The following is a lesson learned about CDN’s and proper use of Headers. I’m going to preface this post with a disclaimer… I am neither CDN nor an AWS expert.

At work we use a S3 bucket with a Cloudfront distribution to serve our commonly used static assets such as various versions of the university mark and monogram, audio files, webclips, etc. Not knowing much about how CDN’s cache files, I set it up with a total of eight whitelisted headers including Referer, and a number of the “CloudFront-Is” headers. At the time, our hit rate was ranging between 42-52%, which is not great. After some research, and a chat with our AWS rep, I reduced that down to two headers: Accept and Origin. The result is the hit rate jumped to average around 82%.

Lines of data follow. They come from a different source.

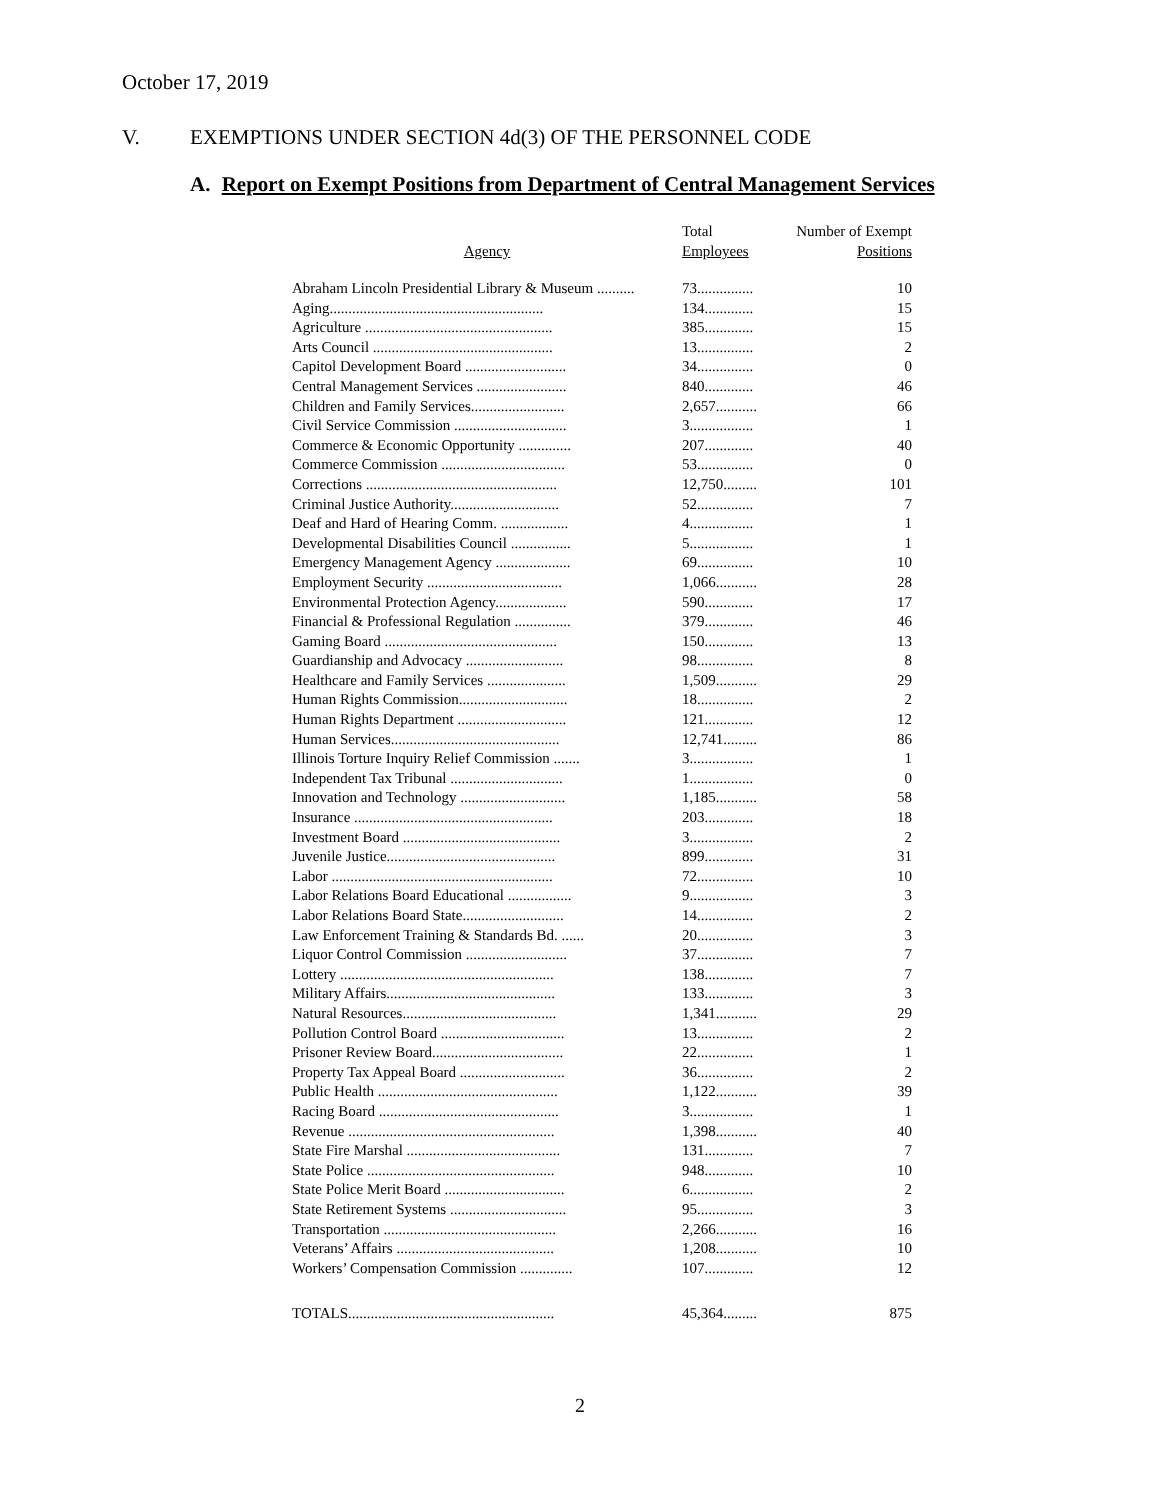October 17, 2019
V. EXEMPTIONS UNDER SECTION 4d(3) OF THE PERSONNEL CODE
A. Report on Exempt Positions from Department of Central Management Services
| Agency | Total Employees | Number of Exempt Positions |
| --- | --- | --- |
| Abraham Lincoln Presidential Library & Museum .......... | 73............... | 10 |
| Aging......................................................... | 134............. | 15 |
| Agriculture .................................................. | 385............. | 15 |
| Arts Council ................................................ | 13............... | 2 |
| Capitol Development Board ........................... | 34............... | 0 |
| Central Management Services ........................ | 840............. | 46 |
| Children and Family Services......................... | 2,657........... | 66 |
| Civil Service Commission .............................. | 3................. | 1 |
| Commerce & Economic Opportunity .............. | 207............. | 40 |
| Commerce Commission ................................. | 53............... | 0 |
| Corrections ................................................... | 12,750......... | 101 |
| Criminal Justice Authority............................. | 52............... | 7 |
| Deaf and Hard of Hearing Comm. .................. | 4................. | 1 |
| Developmental Disabilities Council ................ | 5................. | 1 |
| Emergency Management Agency .................... | 69............... | 10 |
| Employment Security .................................... | 1,066........... | 28 |
| Environmental Protection Agency................... | 590............. | 17 |
| Financial & Professional Regulation ............... | 379............. | 46 |
| Gaming Board .............................................. | 150............. | 13 |
| Guardianship and Advocacy .......................... | 98............... | 8 |
| Healthcare and Family Services ..................... | 1,509........... | 29 |
| Human Rights Commission............................. | 18............... | 2 |
| Human Rights Department ............................. | 121............. | 12 |
| Human Services............................................. | 12,741......... | 86 |
| Illinois Torture Inquiry Relief Commission ....... | 3................. | 1 |
| Independent Tax Tribunal .............................. | 1................. | 0 |
| Innovation and Technology ............................ | 1,185........... | 58 |
| Insurance ..................................................... | 203............. | 18 |
| Investment Board .......................................... | 3................. | 2 |
| Juvenile Justice............................................. | 899............. | 31 |
| Labor ........................................................... | 72............... | 10 |
| Labor Relations Board Educational ................. | 9................. | 3 |
| Labor Relations Board State........................... | 14............... | 2 |
| Law Enforcement Training & Standards Bd. ...... | 20............... | 3 |
| Liquor Control Commission ........................... | 37............... | 7 |
| Lottery ......................................................... | 138............. | 7 |
| Military Affairs............................................. | 133............. | 3 |
| Natural Resources......................................... | 1,341........... | 29 |
| Pollution Control Board ................................. | 13............... | 2 |
| Prisoner Review Board................................... | 22............... | 1 |
| Property Tax Appeal Board ............................ | 36............... | 2 |
| Public Health ................................................ | 1,122........... | 39 |
| Racing Board ................................................ | 3................. | 1 |
| Revenue ....................................................... | 1,398........... | 40 |
| State Fire Marshal ......................................... | 131............. | 7 |
| State Police .................................................. | 948............. | 10 |
| State Police Merit Board ................................ | 6................. | 2 |
| State Retirement Systems ............................... | 95............... | 3 |
| Transportation .............................................. | 2,266........... | 16 |
| Veterans’ Affairs .......................................... | 1,208........... | 10 |
| Workers’ Compensation Commission .............. | 107............. | 12 |
| TOTALS....................................................... | 45,364......... | 875 |
2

AWS Cloudfront graph showing a rise from 52% average hit rate to 82%
The change was made around April 17

What I didn’t take into account when I set up Cloudfront is that most of those headers I whitelisted make no difference when serving static content. Another lesson learned is that Cloudfront takes into account all the whitelisted headers when serving up files. So even if one request has only a single header difference from a second request (could be mobile vs. desktop device), they’re considered unique enough to warrant a cache miss. So by reducing the number of headers, more requests end up being served from cache.